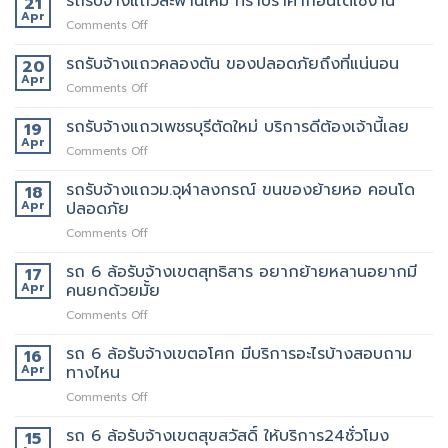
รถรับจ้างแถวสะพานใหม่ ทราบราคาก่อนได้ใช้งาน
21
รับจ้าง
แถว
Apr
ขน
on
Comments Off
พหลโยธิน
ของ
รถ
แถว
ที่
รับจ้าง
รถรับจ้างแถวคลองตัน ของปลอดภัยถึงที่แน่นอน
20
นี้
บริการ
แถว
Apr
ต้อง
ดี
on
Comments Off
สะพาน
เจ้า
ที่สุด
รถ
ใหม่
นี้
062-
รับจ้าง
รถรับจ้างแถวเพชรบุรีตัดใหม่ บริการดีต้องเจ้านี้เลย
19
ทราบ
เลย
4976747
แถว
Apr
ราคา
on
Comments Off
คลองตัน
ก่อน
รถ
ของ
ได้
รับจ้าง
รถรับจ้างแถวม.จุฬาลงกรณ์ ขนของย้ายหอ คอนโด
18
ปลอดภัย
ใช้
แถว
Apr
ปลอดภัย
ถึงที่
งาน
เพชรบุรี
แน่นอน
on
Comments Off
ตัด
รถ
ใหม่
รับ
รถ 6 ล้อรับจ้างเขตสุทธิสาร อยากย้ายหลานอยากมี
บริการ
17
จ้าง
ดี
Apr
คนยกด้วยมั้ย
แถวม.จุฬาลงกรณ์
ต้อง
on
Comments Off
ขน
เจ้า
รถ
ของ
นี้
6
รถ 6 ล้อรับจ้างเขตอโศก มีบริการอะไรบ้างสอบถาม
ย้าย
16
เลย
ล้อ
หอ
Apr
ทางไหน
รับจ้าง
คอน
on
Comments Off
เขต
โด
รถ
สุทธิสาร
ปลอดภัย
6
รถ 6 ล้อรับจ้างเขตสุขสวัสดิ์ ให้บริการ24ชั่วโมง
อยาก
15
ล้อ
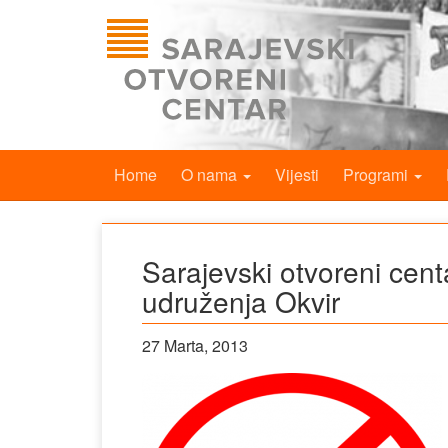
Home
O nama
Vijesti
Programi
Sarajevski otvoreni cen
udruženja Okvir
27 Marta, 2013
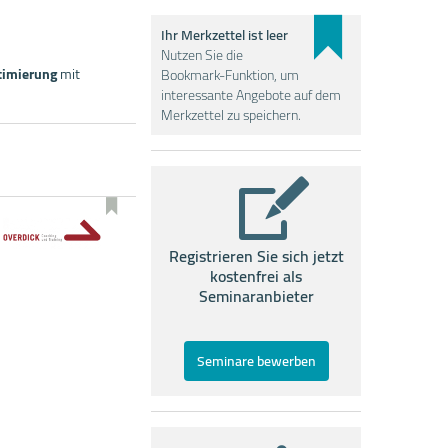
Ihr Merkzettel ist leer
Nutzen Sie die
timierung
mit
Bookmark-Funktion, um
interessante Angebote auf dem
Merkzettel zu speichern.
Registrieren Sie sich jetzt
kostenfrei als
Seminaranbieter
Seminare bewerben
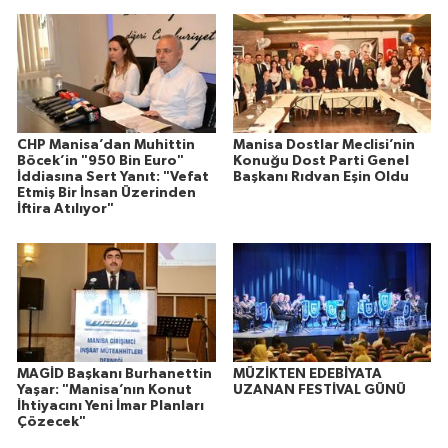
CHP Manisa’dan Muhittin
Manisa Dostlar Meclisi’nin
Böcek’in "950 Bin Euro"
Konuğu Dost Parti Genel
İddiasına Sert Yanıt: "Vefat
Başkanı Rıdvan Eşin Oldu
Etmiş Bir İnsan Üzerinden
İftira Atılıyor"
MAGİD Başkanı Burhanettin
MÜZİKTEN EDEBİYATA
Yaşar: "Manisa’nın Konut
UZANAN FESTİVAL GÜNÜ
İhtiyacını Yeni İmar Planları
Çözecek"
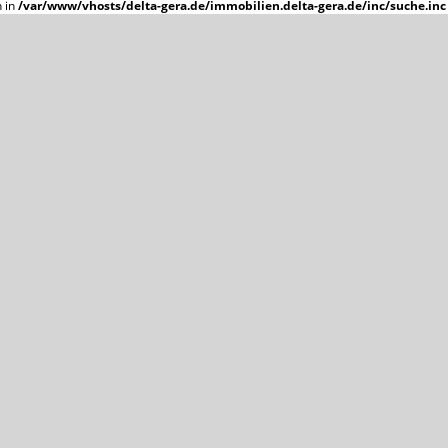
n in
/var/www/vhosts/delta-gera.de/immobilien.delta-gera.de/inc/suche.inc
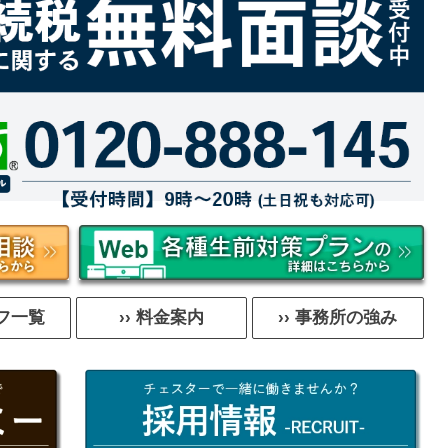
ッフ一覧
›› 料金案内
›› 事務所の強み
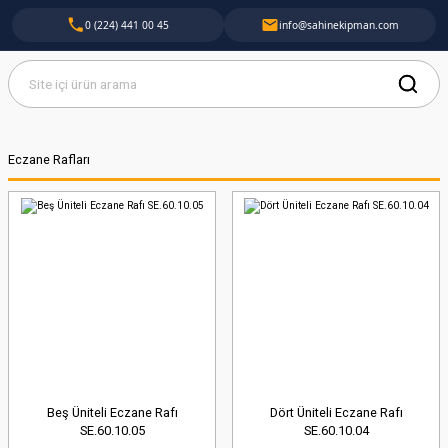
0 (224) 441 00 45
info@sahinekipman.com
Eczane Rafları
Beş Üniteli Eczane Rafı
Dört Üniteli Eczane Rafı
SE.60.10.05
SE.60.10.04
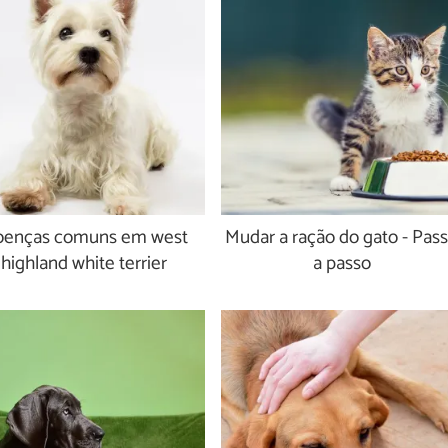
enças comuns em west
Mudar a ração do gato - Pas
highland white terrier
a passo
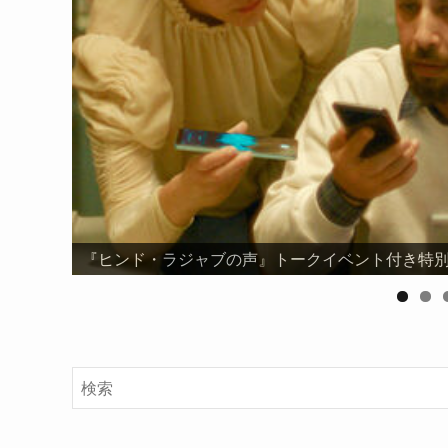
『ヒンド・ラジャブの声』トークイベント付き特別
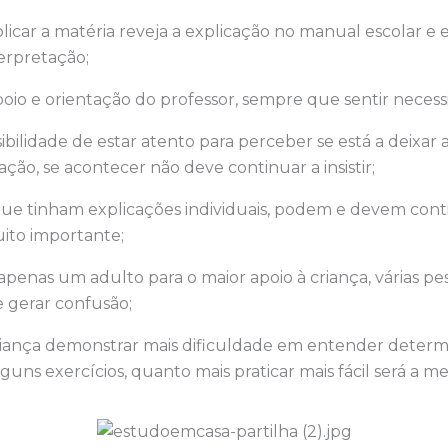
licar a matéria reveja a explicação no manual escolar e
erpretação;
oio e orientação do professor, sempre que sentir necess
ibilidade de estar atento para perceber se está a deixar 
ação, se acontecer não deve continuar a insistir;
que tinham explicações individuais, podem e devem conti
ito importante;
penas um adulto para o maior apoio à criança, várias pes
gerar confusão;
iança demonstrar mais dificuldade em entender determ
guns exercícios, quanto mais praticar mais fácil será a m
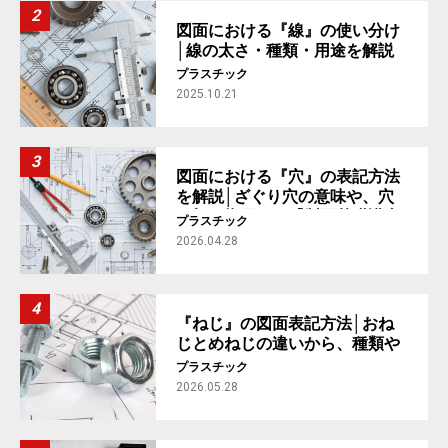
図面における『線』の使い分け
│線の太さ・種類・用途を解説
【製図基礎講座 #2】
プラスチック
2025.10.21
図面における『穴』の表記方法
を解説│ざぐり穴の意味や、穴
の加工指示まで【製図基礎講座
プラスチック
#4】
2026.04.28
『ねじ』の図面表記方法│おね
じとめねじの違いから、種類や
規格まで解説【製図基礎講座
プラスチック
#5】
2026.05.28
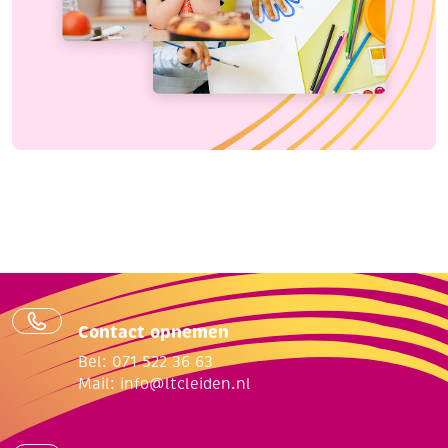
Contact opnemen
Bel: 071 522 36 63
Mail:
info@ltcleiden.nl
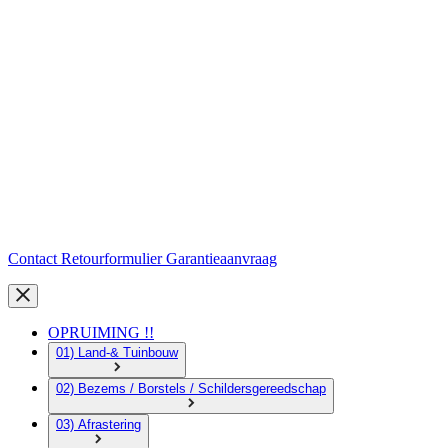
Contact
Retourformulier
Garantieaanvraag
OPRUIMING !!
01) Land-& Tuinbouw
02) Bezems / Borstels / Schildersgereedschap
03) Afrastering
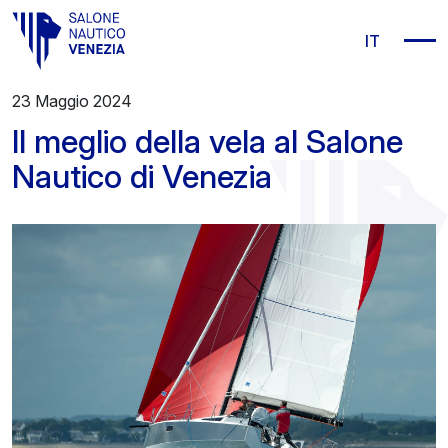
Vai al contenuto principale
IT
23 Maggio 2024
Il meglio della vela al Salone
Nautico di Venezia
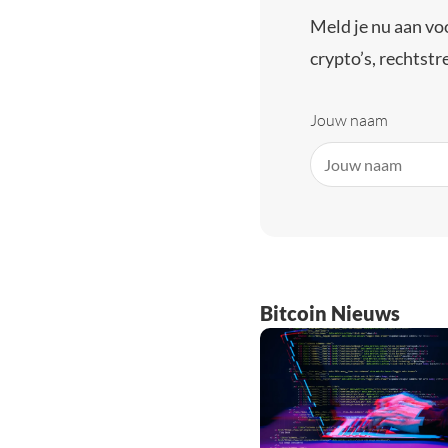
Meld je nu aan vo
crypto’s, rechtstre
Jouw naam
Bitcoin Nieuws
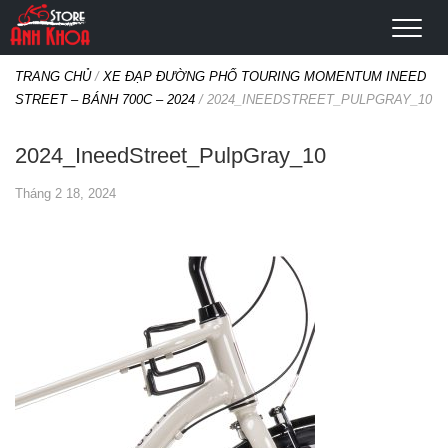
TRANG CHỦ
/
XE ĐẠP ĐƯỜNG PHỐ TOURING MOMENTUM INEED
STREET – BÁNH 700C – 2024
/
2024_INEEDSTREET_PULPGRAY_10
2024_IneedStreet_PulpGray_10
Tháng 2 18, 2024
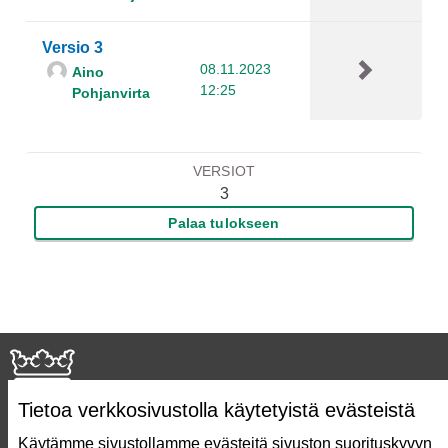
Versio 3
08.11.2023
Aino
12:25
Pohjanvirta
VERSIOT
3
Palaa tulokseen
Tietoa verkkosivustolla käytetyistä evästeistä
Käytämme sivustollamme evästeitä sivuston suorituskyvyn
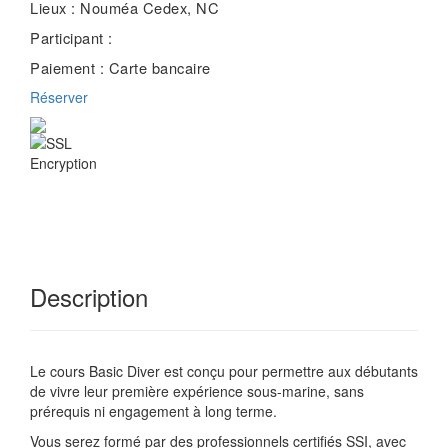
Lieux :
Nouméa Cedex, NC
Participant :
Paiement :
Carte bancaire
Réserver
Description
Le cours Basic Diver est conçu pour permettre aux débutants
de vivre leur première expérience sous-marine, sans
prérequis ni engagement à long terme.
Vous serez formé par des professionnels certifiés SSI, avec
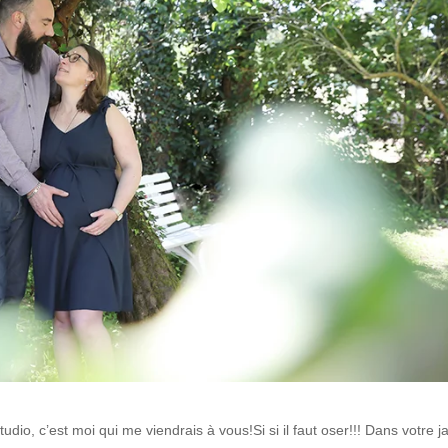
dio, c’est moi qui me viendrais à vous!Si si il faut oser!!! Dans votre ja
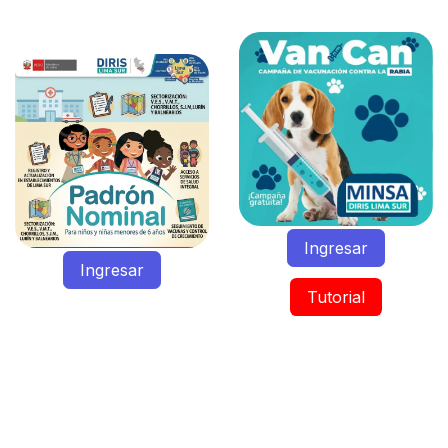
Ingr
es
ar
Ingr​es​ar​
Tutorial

- _Work to be completed_: Write out the lines above from the one with "erpretação;" through the one with "Bitcoin Nieuws", ends included, exactly; no picture goes in.

- _Solution to this task_:
erpretação;
oio e orientação do professor, sempre que sentir necess
ibilidade de estar atento para perceber se está a deixar 
ação, se acontecer não deve continuar a insistir;
que tinham explicações individuais, podem e devem conti
ito importante;
penas um adulto para o maior apoio à criança, várias pes
gerar confusão;
iança demonstrar mais dificuldade em entender determ
guns exercícios, quanto mais praticar mais fácil será a m
図面における『線』の使い分け
│線の太さ・種類・用途を解説
【製図基礎講座 #2】
プラスチック
2025.10.21
図面における『穴』の表記方法
を解説│ざぐり穴の意味や、穴
の加工指示まで【製図基礎講座
プラスチック
#4】
2026.04.28
『ねじ』の図面表記方法│おね
じとめねじの違いから、種類や
規格まで解説【製図基礎講座
プラスチック
#5】
2026.05.28
Contact opnemen
Bel: 071 522 36 63
Mail:
info@ltcleiden.nl
Contact
Retourformulier
Garantieaanvraag
OPRUIMING !!
01) Land-& Tuinbouw
02) Bezems / Borstels / Schildersgereedschap
03) Afrastering
Vai al contenuto principale
IT
23 Maggio 2024
Il meglio della vela al Salone
Nautico di Venezia
Meld je nu aan vo
crypto’s, rechtstre
Jouw naam
Bitcoin Nieuws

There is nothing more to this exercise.